2.1 Introduction
A new method for organizing and visualizing temporal data, collected at sub-daily intervals, into a calendar layout is developed. The format is created using modular arithmetic, giving a restructuring of the data that can then be integrated into a data pipeline. The core component of the pipeline is to visualize the resulting data using the grammar of graphics (Wilkinson 2005; Wickham 2009), as used in ggplot2 (H. Wickham, Chang, et al. 2019), where plots are defined as a functional mapping from variables in the data to graphical elements. The data restructuring approach is consistent with the tidy data principles available in the tidyverse suite of tools (Wickham 2017). The methods are implemented in a new R package called sugrrants (Wang, Cook, and Hyndman 2019b).
The purpose of the calendar-based visualization is to provide insights into human activities, especially relative to events such as work days, weekends, holidays, and special events. This work was originally motivated by studying foot traffic in the city of Melbourne, Australia (City of Melbourne 2017). There are many sensors installed across the inner-city area, that count pedestrians every hour (Figure 2.1). Data from 43 sensors in 2016 is analyzed here. This data can shed light on people’s daily rhythms, and assist the city administration and local businesses with event planning and operational management. Patterns relative to special events (such as public holidays and recurring cultural/sporting events) would be worth studying in comparison to regular days, but conventional displays of time series data may bury this detail.

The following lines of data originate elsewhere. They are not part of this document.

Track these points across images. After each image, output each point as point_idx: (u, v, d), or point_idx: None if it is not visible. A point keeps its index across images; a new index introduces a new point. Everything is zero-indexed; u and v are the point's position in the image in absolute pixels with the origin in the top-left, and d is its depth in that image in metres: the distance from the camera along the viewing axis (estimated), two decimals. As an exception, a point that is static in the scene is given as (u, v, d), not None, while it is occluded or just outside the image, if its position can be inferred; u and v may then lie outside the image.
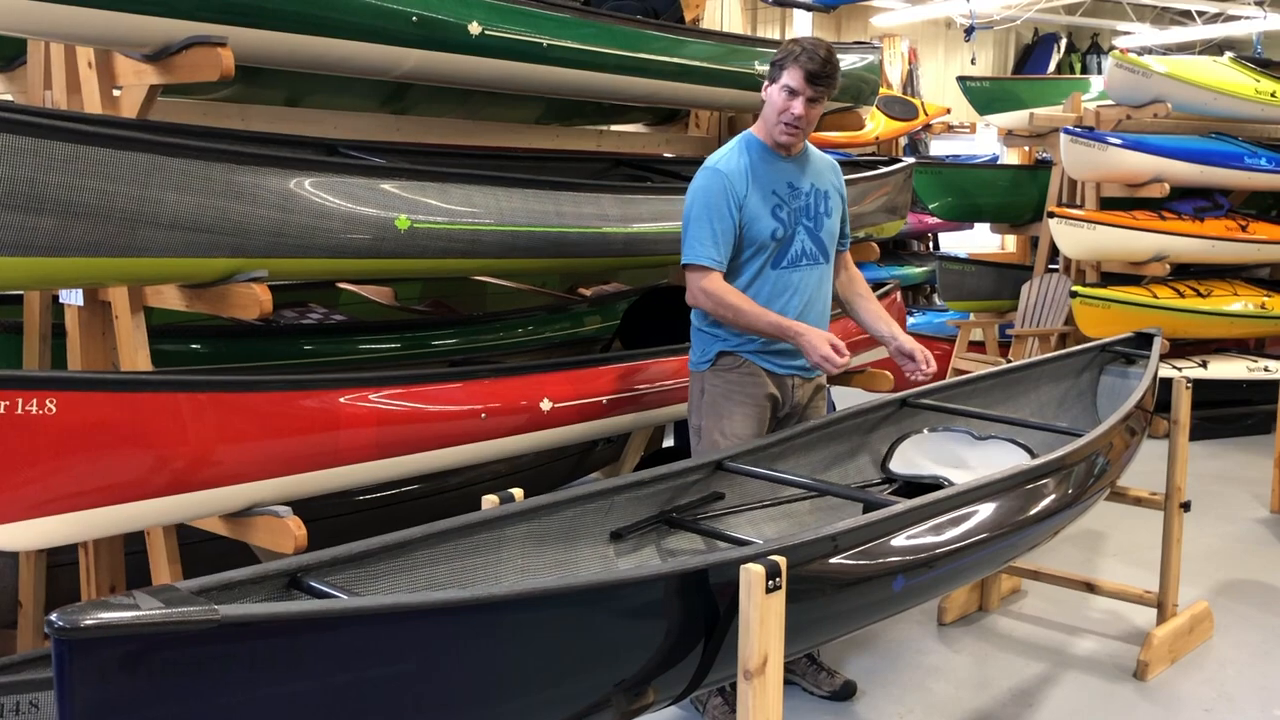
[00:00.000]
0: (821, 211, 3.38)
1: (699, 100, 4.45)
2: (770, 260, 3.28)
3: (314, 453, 2.95)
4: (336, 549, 1.83)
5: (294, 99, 4.34)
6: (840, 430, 3.46)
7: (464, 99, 4.67)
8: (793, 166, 3.33)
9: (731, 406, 3.30)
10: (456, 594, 1.53)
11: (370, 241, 3.07)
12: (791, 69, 3.16)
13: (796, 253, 3.32)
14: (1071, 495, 3.19)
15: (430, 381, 3.20)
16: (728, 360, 3.32)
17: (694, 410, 3.40)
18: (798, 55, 3.16)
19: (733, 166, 3.23)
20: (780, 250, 3.28)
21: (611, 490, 2.49)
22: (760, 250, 3.25)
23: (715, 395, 3.32)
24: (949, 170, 8.38)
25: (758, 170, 3.25)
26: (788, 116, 3.19)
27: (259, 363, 4.33)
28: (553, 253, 3.55)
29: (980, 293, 8.36)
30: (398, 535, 1.94)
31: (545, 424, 3.46)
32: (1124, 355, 4.56)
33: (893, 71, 12.01)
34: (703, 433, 3.35)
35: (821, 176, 3.41)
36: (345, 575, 1.83)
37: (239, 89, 4.08)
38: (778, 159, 3.30)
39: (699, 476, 2.81)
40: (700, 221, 3.18)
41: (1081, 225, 7.03)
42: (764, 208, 3.23)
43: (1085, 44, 13.74)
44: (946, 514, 2.59)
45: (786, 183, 3.30)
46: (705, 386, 3.35)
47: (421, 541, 1.98)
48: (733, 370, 3.31)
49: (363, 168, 3.09)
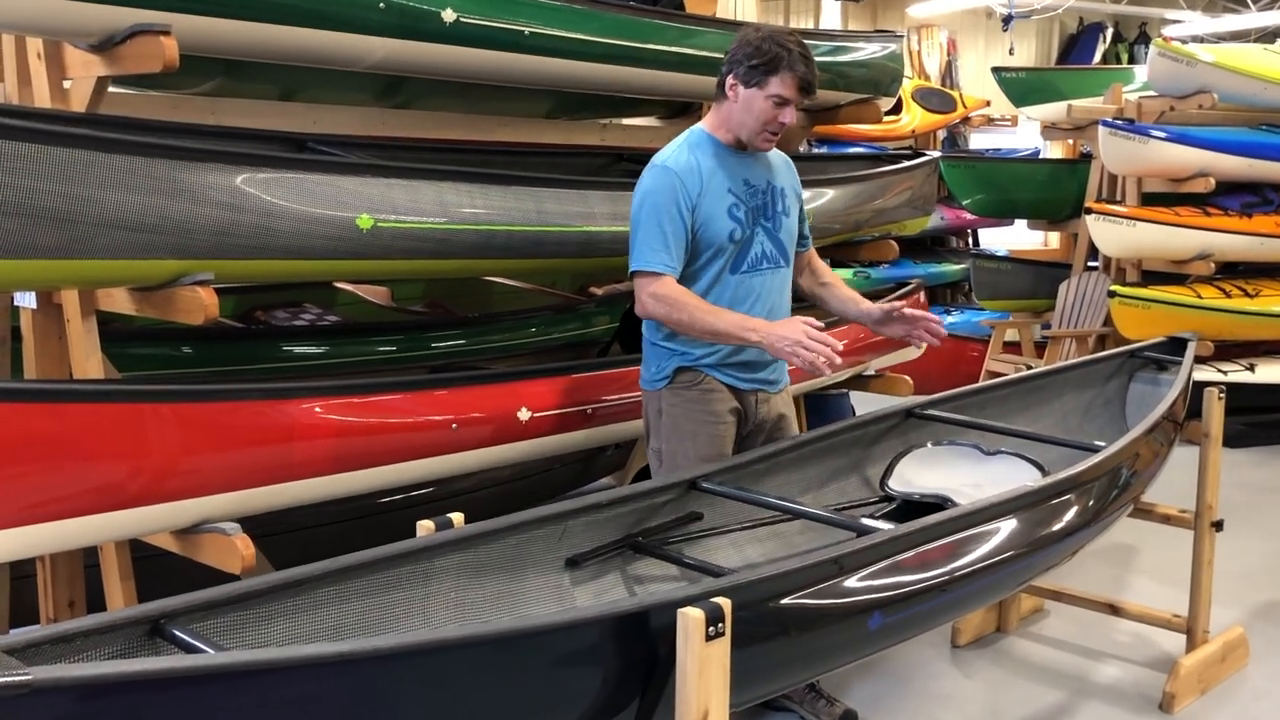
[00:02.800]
0: (779, 210, 3.11)
1: (695, 91, 4.22)
2: (729, 264, 3.02)
3: (266, 466, 2.78)
4: (215, 589, 1.64)
5: (288, 93, 4.19)
6: (838, 444, 3.23)
7: (464, 93, 4.50)
8: (749, 162, 3.06)
9: (694, 426, 3.03)
10: (322, 648, 1.33)
11: (328, 242, 2.89)
12: (784, 76, 2.87)
13: (756, 255, 3.06)
14: (1085, 517, 2.94)
15: (394, 390, 3.02)
16: (687, 377, 3.04)
17: (652, 432, 3.12)
18: (789, 61, 2.86)
19: (683, 163, 2.95)
20: (739, 253, 3.02)
21: (565, 514, 2.29)
22: (718, 254, 2.98)
23: (675, 416, 3.05)
24: (983, 164, 8.09)
25: (710, 167, 2.98)
26: (774, 126, 2.94)
27: (245, 366, 4.19)
28: (534, 253, 3.36)
29: (1016, 291, 8.08)
30: (296, 571, 1.75)
31: (522, 435, 3.26)
32: (1155, 361, 4.28)
33: (930, 63, 11.67)
34: (664, 456, 3.08)
35: (777, 173, 3.14)
36: (227, 619, 1.64)
37: (223, 83, 3.93)
38: (731, 154, 3.02)
39: (670, 497, 2.60)
40: (649, 225, 2.91)
41: (1121, 222, 6.73)
42: (719, 207, 2.96)
43: (1133, 33, 13.27)
44: (934, 542, 2.36)
45: (742, 180, 3.03)
46: (663, 407, 3.07)
47: (327, 578, 1.79)
48: (693, 388, 3.04)
49: (320, 164, 2.92)
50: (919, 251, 10.77)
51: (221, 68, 3.83)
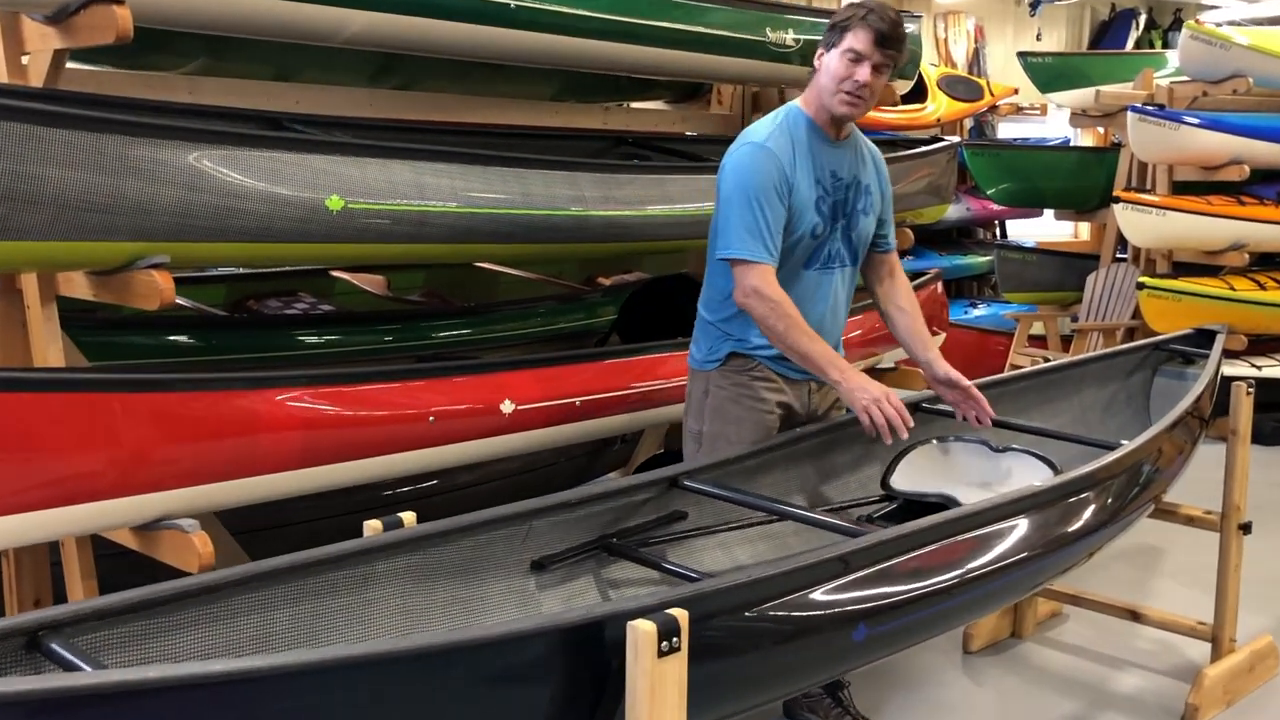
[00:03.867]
0: (859, 209, 2.95)
1: (705, 72, 4.05)
2: (805, 260, 2.88)
3: (230, 460, 2.64)
4: (113, 596, 1.49)
5: (282, 74, 4.05)
6: (839, 439, 3.05)
7: (465, 74, 4.34)
8: (839, 153, 2.90)
9: (741, 412, 2.91)
10: (210, 666, 1.18)
11: (295, 224, 2.74)
12: (857, 30, 2.73)
13: (829, 253, 2.92)
14: (1100, 518, 2.76)
15: (367, 381, 2.87)
16: (739, 362, 2.92)
17: (693, 413, 3.01)
18: (864, 16, 2.73)
19: (783, 145, 2.80)
20: (815, 249, 2.88)
21: (530, 513, 2.12)
22: (794, 247, 2.83)
23: (721, 399, 2.93)
24: (1008, 152, 7.85)
25: (804, 154, 2.82)
26: (850, 84, 2.74)
27: (232, 356, 4.05)
28: (521, 237, 3.19)
29: (1042, 283, 7.85)
30: (211, 576, 1.59)
31: (506, 428, 3.11)
32: (1181, 354, 4.07)
33: (957, 50, 11.38)
34: (704, 439, 2.95)
35: (864, 168, 2.98)
36: (125, 629, 1.49)
37: (207, 63, 3.80)
38: (825, 142, 2.86)
39: (650, 495, 2.43)
40: (747, 207, 2.73)
41: (1151, 211, 6.50)
42: (809, 199, 2.82)
43: (1167, 19, 12.89)
44: (929, 545, 2.18)
45: (830, 171, 2.87)
46: (710, 388, 2.95)
47: (248, 583, 1.63)
48: (744, 373, 2.91)
49: (286, 141, 2.77)
50: (944, 243, 10.52)
51: (204, 46, 3.70)
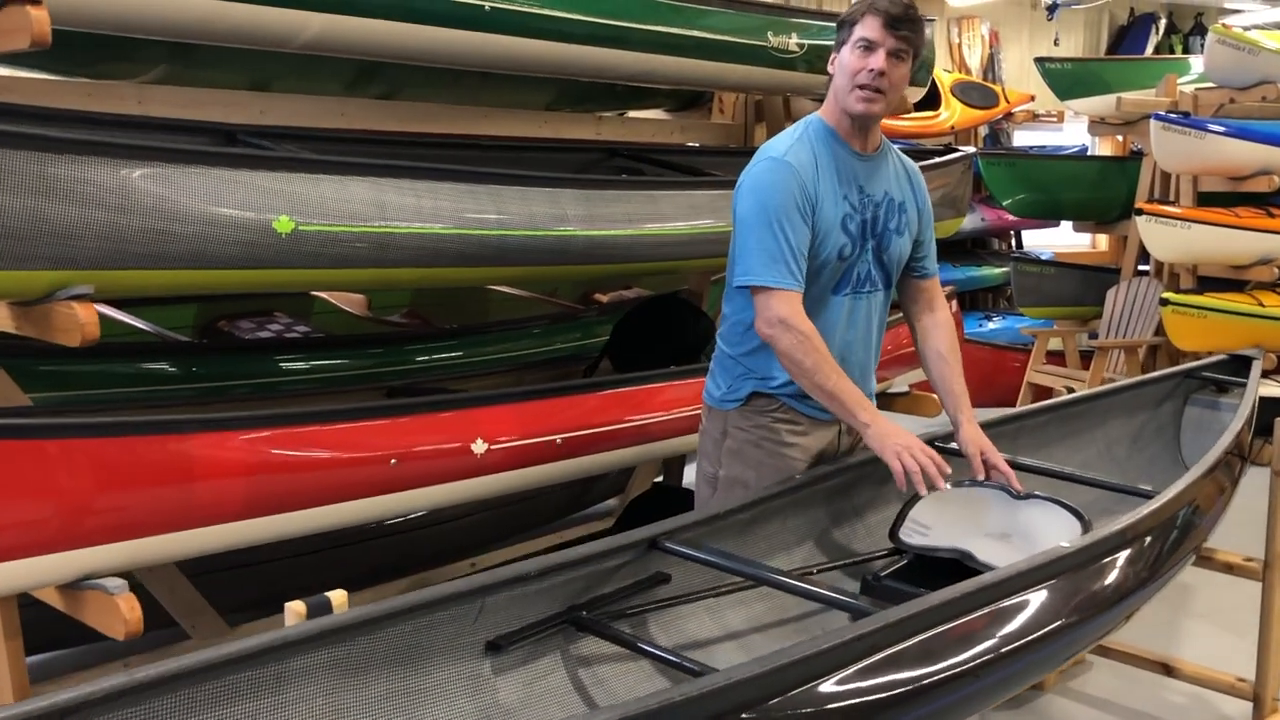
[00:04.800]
0: (891, 228, 2.64)
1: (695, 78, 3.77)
2: (832, 285, 2.60)
3: (162, 511, 2.37)
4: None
5: (260, 83, 3.80)
6: (843, 484, 2.77)
7: (455, 83, 4.08)
8: (868, 166, 2.61)
9: (761, 457, 2.63)
10: None
11: (240, 249, 2.47)
12: (866, 19, 2.46)
13: (859, 276, 2.63)
14: (1136, 578, 2.47)
15: (319, 421, 2.60)
16: (761, 402, 2.64)
17: (709, 456, 2.72)
18: (873, 2, 2.47)
19: (804, 159, 2.53)
20: (844, 273, 2.60)
21: (482, 589, 1.84)
22: (821, 270, 2.56)
23: (741, 442, 2.65)
24: (1025, 162, 7.56)
25: (829, 169, 2.56)
26: (865, 76, 2.46)
27: (195, 385, 3.79)
28: (495, 260, 2.92)
29: (1061, 298, 7.54)
30: (59, 699, 1.30)
31: (478, 470, 2.83)
32: (1215, 383, 3.78)
33: (971, 56, 11.09)
34: (720, 484, 2.68)
35: (898, 183, 2.69)
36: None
37: (169, 70, 3.54)
38: (851, 155, 2.58)
39: (625, 559, 2.15)
40: (767, 229, 2.46)
41: (1174, 224, 6.21)
42: (835, 217, 2.55)
43: (1188, 24, 12.58)
44: (942, 626, 1.90)
45: (858, 187, 2.59)
46: (729, 429, 2.67)
47: (116, 699, 1.35)
48: (766, 414, 2.63)
49: (230, 157, 2.50)
50: (958, 254, 10.25)
51: (166, 53, 3.45)
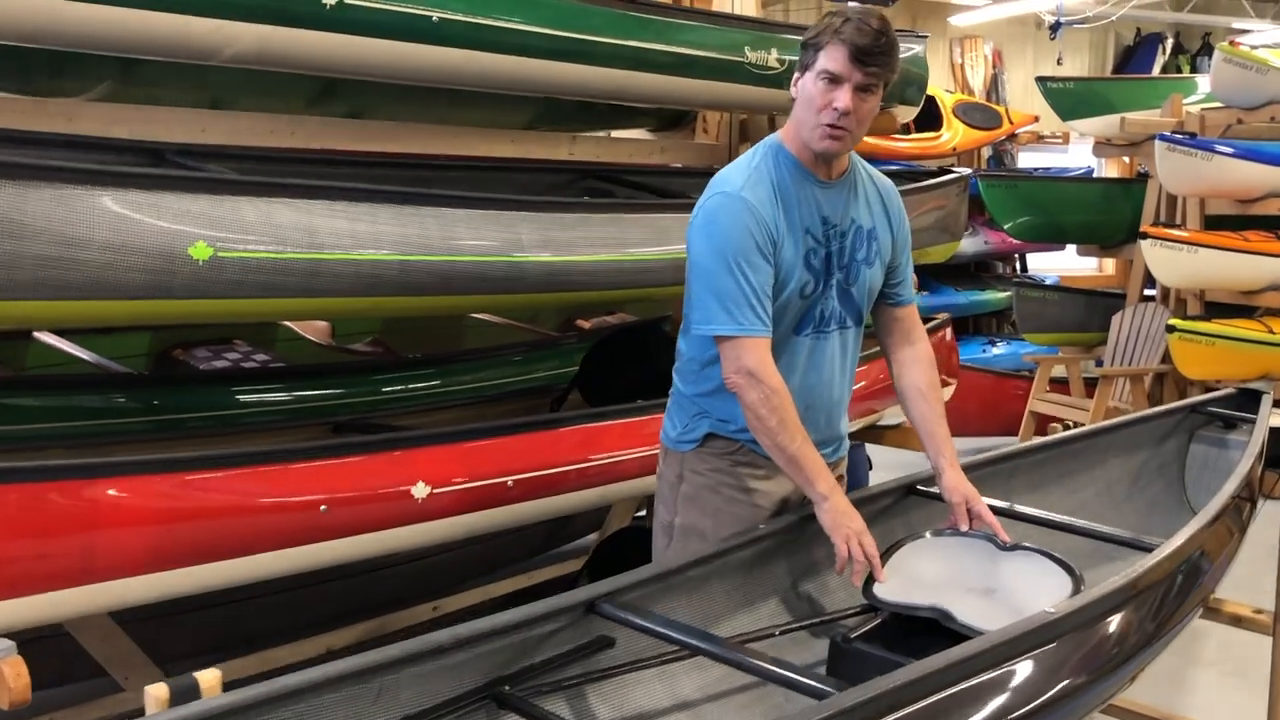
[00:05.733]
0: (860, 259, 2.40)
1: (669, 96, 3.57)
2: (795, 324, 2.37)
3: (56, 566, 2.16)
4: None
5: (219, 101, 3.62)
6: (811, 534, 2.53)
7: (426, 99, 3.89)
8: (831, 194, 2.36)
9: (720, 504, 2.41)
10: None
11: (149, 277, 2.27)
12: (831, 47, 2.22)
13: (823, 314, 2.40)
14: (1135, 641, 2.24)
15: (240, 464, 2.39)
16: (719, 444, 2.41)
17: (664, 501, 2.49)
18: (839, 28, 2.21)
19: (762, 194, 2.29)
20: (806, 311, 2.38)
21: (380, 666, 1.62)
22: (782, 312, 2.34)
23: (699, 487, 2.43)
24: (1026, 184, 7.36)
25: (788, 198, 2.32)
26: (829, 115, 2.22)
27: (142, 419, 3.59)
28: (439, 288, 2.71)
29: (1064, 323, 7.34)
30: None
31: (419, 516, 2.62)
32: (1222, 418, 3.55)
33: (974, 76, 10.90)
34: (677, 533, 2.46)
35: (867, 208, 2.44)
36: None
37: (115, 87, 3.36)
38: (813, 182, 2.34)
39: (558, 625, 1.92)
40: (727, 272, 2.24)
41: (1180, 248, 6.02)
42: (796, 253, 2.32)
43: (1195, 44, 12.39)
44: (918, 704, 1.68)
45: (821, 217, 2.35)
46: (684, 473, 2.45)
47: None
48: (724, 457, 2.41)
49: (141, 178, 2.30)
50: (961, 278, 10.04)
51: (114, 68, 3.27)
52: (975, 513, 2.49)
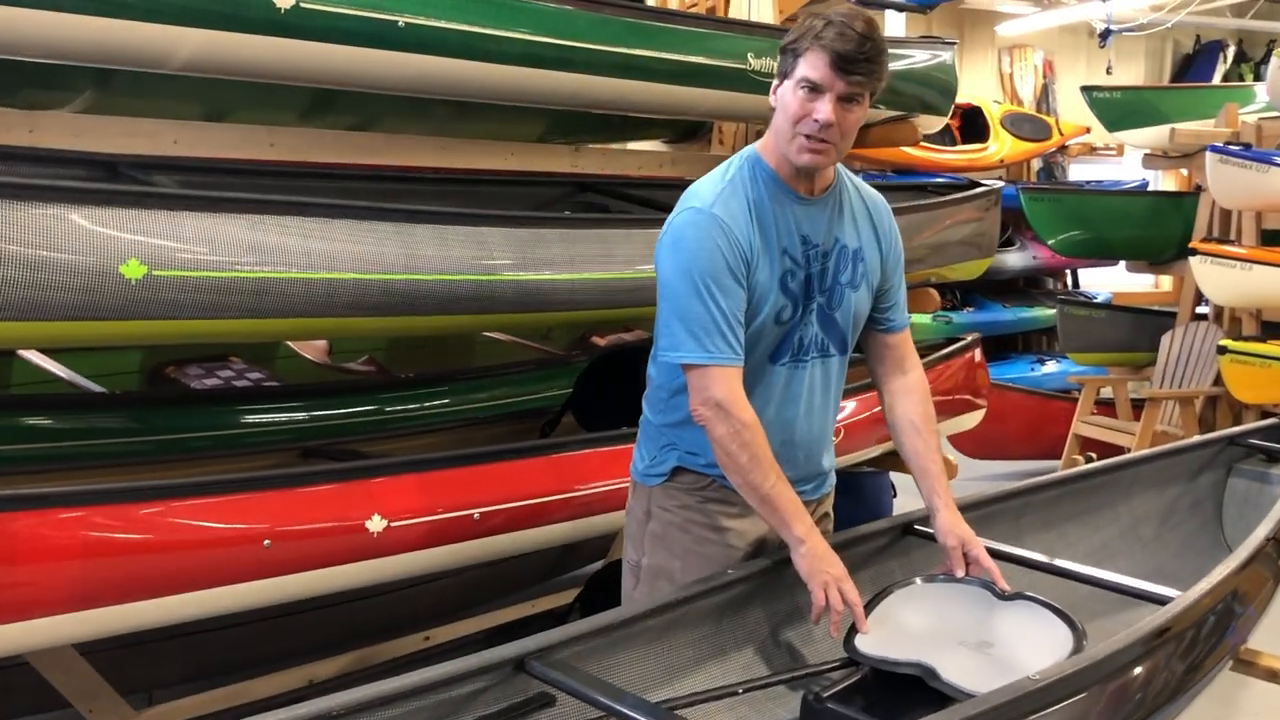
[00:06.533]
0: (843, 281, 2.21)
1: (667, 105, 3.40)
2: (771, 352, 2.18)
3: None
4: None
5: (214, 113, 3.53)
6: (789, 579, 2.31)
7: (427, 111, 3.77)
8: (812, 211, 2.18)
9: (689, 544, 2.23)
10: None
11: (76, 297, 2.13)
12: (811, 54, 2.03)
13: (802, 342, 2.21)
14: (1148, 705, 2.02)
15: (176, 496, 2.24)
16: (688, 479, 2.23)
17: (632, 540, 2.32)
18: (820, 32, 2.02)
19: (735, 209, 2.11)
20: (783, 339, 2.19)
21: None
22: (757, 338, 2.16)
23: (667, 525, 2.25)
24: (1071, 198, 7.06)
25: (764, 216, 2.14)
26: (808, 126, 2.05)
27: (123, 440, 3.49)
28: (401, 308, 2.55)
29: (1111, 343, 7.04)
30: None
31: (375, 551, 2.46)
32: (1264, 450, 3.29)
33: (1023, 86, 10.60)
34: (644, 576, 2.28)
35: (852, 226, 2.25)
36: None
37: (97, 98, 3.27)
38: (793, 198, 2.15)
39: (484, 684, 1.75)
40: (696, 296, 2.06)
41: (1234, 265, 5.72)
42: (772, 275, 2.14)
43: (1259, 51, 11.93)
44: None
45: (801, 236, 2.17)
46: (652, 509, 2.27)
47: None
48: (694, 492, 2.23)
49: (68, 192, 2.16)
50: (1010, 294, 9.75)
51: (92, 79, 3.18)
52: (972, 557, 2.27)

A routine examination of the data would involve constructing a time series plot to examine the temporal patterns. The faceted plots in Figure 2.2 give an overall picture of the foot traffic at three different sensors in 2016. Further faceting by day of the week (Figure 2.3) provides a better view of the daily and sub-daily (hourly) pedestrian patterns. Flagstaff Station has a strong commuter pattern, with peaks in the morning and evening, and no pedestrians on the weekend. Around the State Library there are pedestrians walking around during the day, and an unusually large number on one Saturday night and Sunday morning. Birrarung Marr has a varied pedestrian pattern, with very different numbers of people on different days and times.
Faceting, initially called trellis displays (Becker, Cleveland, and Shyu 1996), is an example of a small multiple (Tufte 1983), where different subsets of the same data are displayed across one or more conditioning variables. It allows the comparison of subsets. Faceting can also be thought of as a simple ensemble graphic (Unwin and Valero-Mora 2018). It is a homogeneous collection of plots, whereas the ensemble graphics broadly organize related plots for a data set together into one display.
The work is inspired by Wickham et al. (2012), which uses modular arithmetic to display spatio-temporal data as glyphs on maps. It is also related to recent work by Hafen (2019) which provides methods in the geofacet R package to arrange data plots into a grid, while preserving the geographical position. Both of these show data in a spatial context.
In contrast, calendar-based graphics unpack the temporal variable, at different resolutions, to digest multiple seasonalities and special events. There are some existing works in this area. For example, Van Wijk and Van Selow (1999) developed a calendar view of the heatmap to represent the number of employees in the work place over a year, where colors indicate different clusters derived from the days. It contrasts weekdays and weekends, highlights public holidays, and presents other known seasonal variation such as school vacations, all of which have influence over the turn-outs in the office. Some variants of calendar-based heatmaps have been implemented in R packages: TimeProjection (Wong 2013), ggTimeSeries (Kothari and Ather 2016), and ggcal (Jacobs 2017). However, these techniques are limited to color-encoding graphics and are unable to use time scales smaller than a day. Time of day, which serves as one of the most important aspects in explaining substantial variations arising from the pedestrian sensor data, will be neglected through daily aggregation. Color-encoding is also low on the hierarchy of optimal variable mapping (Cleveland and McGill 1984; Lam, Munzner, and Kincaid 2007).
The proposed algorithm goes beyond the calendar-based heatmap. The approach is developed with three conditions in mind: (1) to display time-of-day variation in addition to longer temporal components such as day-of-week and day-of-year; (2) to incorporate lines and other types of glyphs into the graphical toolkit for the calendar layout; (3) to accentuate unusual patterns, such as those related to special events, for viewers. The proposed algorithm has been implemented in the frame_calendar()
and facet_calendar()
functions in the sugrrants package using R.
The remainder of the paper is organized as follows. Section 2.2 details the construction of the calendar layout in depth. It describes the algorithms of data transformation (Section 2.2.1), the available options (Section 2.2.2), variations of its usage (Section 2.2.3), including the full faceting extension equipped with formal labels and axes (Section 2.2.3.5). An analysis of half-hourly household energy consumption, using the calendar display, is illustrated in a case study in Section 2.3. Section 2.4 discusses the limitations of calendar displays and possible new directions.